The launch of a trial femtocell service by Australian operator Optus prompted mixed responses, with analyst firm Telsyte arguing that the move is “really passing the buck, making the consumer pay to get a better reception in the home.” Optus is offering the 3G Home Zone product for between AUD60 (US$63) and AUD240, depending on the customer’s mobile tariff and whether part of the cost is added to the monthly bill.  Connecting to the subscriber’s fixed broadband connection in the home, it is designed to improve in-building coverage, with Optus arguing that this will lead to customers abandoning their fixed-line voice connection. The pilot is taking place in selected areas of Brisbane, Central Coast, Gold Coast, Sunshine Coast, Sydney and Wollongong, with “selected Optus customers” participating.

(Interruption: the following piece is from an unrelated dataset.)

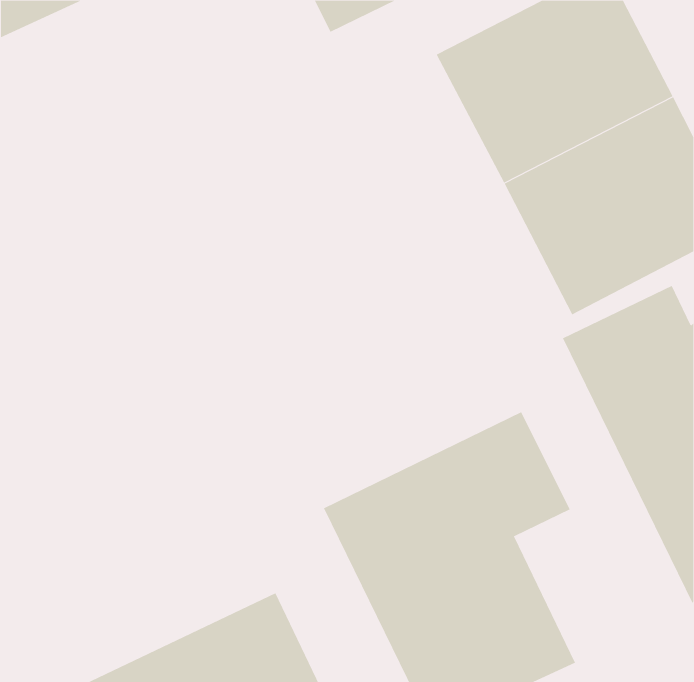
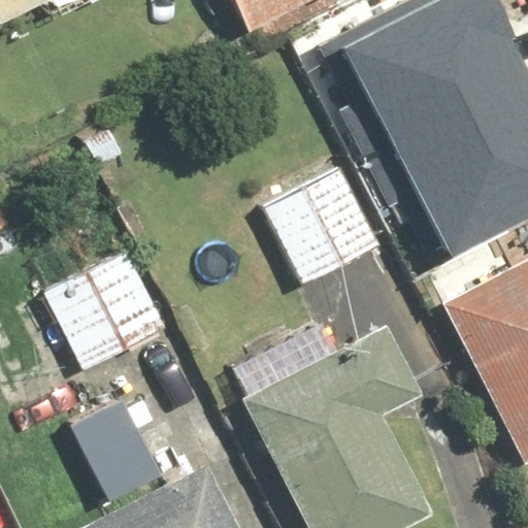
building: none -> [262,165,383,285]
building: none -> [39,245,173,365]
building: none -> [69,394,167,503]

Telstra, Optus’ main rival in the Australian market, has previously expressed doubts about the benefits of these consumer-installed femtocells, with Hugh Bradlow, its CTO, noting that: “laptops and tablets generate by far the highest data load per device and most of these devices are already offloading onto WiFi.” Computerworld Australia also said that Telsyte had noted that “there’s other networks in Australia that don’t seem to have the need for femtocells.” The economics of femtocells for customers have also been questioned. As well as having to pay for the device, iTWire reports that the Optus femtocell uses 1GB of data per month before any calls or data sessions, with this usage coming out of a customer’s monthly fixed broadband allowance – even if they are an Optus fixed-line subscriber. In addition, mobile calls and data use is billed and metered as normal when using the 3G Home Zone, with the report noting that “there is an element of ‘double dipping’ where an Optus fixed broadband connection is used.”